▶ _Data for processing_:
⟨

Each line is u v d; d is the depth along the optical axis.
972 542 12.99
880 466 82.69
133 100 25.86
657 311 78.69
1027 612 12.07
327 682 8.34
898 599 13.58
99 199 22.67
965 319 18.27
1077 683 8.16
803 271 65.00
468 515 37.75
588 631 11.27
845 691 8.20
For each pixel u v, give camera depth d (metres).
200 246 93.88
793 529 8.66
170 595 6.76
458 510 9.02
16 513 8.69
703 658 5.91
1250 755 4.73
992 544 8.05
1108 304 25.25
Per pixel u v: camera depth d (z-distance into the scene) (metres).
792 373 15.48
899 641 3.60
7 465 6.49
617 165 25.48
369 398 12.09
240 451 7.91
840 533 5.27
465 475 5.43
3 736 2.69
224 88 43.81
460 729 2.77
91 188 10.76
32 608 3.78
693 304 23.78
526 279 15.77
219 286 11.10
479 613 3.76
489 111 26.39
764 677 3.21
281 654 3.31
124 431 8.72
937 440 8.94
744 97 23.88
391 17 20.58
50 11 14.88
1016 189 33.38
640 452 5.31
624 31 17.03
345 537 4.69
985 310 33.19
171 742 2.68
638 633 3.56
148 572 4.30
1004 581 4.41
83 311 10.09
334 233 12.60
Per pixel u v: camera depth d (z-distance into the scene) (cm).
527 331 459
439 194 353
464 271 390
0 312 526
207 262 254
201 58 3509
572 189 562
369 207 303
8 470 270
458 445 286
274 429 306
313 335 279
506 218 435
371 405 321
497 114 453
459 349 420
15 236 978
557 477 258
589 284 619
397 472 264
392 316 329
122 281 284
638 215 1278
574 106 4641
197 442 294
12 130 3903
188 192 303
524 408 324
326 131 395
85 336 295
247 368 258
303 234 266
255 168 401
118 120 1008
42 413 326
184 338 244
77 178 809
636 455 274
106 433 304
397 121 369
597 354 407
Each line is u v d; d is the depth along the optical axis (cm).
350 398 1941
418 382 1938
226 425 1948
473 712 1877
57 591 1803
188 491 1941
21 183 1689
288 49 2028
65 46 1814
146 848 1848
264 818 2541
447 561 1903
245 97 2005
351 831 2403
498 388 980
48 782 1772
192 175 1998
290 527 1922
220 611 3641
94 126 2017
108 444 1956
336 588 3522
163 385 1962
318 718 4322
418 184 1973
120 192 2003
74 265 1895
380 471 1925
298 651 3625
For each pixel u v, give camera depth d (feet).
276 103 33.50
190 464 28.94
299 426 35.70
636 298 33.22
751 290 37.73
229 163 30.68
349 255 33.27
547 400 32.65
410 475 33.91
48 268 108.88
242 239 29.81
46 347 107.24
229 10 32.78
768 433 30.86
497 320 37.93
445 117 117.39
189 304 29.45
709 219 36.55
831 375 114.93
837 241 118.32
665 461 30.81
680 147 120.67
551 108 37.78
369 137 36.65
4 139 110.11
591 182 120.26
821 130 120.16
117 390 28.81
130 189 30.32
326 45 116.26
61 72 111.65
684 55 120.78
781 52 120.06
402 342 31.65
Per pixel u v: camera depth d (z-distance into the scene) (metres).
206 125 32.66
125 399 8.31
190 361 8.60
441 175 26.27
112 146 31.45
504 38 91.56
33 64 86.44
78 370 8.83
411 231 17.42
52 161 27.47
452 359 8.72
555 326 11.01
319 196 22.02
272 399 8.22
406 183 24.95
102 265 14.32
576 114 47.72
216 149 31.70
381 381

⟩

▶ _What you need to do_: Every line from the one containing "226 425 1948" through the end of the entries above must be echoed exactly, with both ends kept.

▶ _Exercise answer_:
226 425 1948
473 712 1877
57 591 1803
188 491 1941
21 183 1689
288 49 2028
65 46 1814
146 848 1848
264 818 2541
447 561 1903
245 97 2005
351 831 2403
498 388 980
48 782 1772
192 175 1998
290 527 1922
220 611 3641
94 126 2017
108 444 1956
336 588 3522
163 385 1962
318 718 4322
418 184 1973
120 192 2003
74 265 1895
380 471 1925
298 651 3625
For each pixel u v, give camera depth d (feet).
276 103 33.50
190 464 28.94
299 426 35.70
636 298 33.22
751 290 37.73
229 163 30.68
349 255 33.27
547 400 32.65
410 475 33.91
48 268 108.88
242 239 29.81
46 347 107.24
229 10 32.78
768 433 30.86
497 320 37.93
445 117 117.39
189 304 29.45
709 219 36.55
831 375 114.93
837 241 118.32
665 461 30.81
680 147 120.67
551 108 37.78
369 137 36.65
4 139 110.11
591 182 120.26
821 130 120.16
117 390 28.81
130 189 30.32
326 45 116.26
61 72 111.65
684 55 120.78
781 52 120.06
402 342 31.65
Per pixel u v: camera depth d (z-distance into the scene) (metres).
206 125 32.66
125 399 8.31
190 361 8.60
441 175 26.27
112 146 31.45
504 38 91.56
33 64 86.44
78 370 8.83
411 231 17.42
52 161 27.47
452 359 8.72
555 326 11.01
319 196 22.02
272 399 8.22
406 183 24.95
102 265 14.32
576 114 47.72
216 149 31.70
381 381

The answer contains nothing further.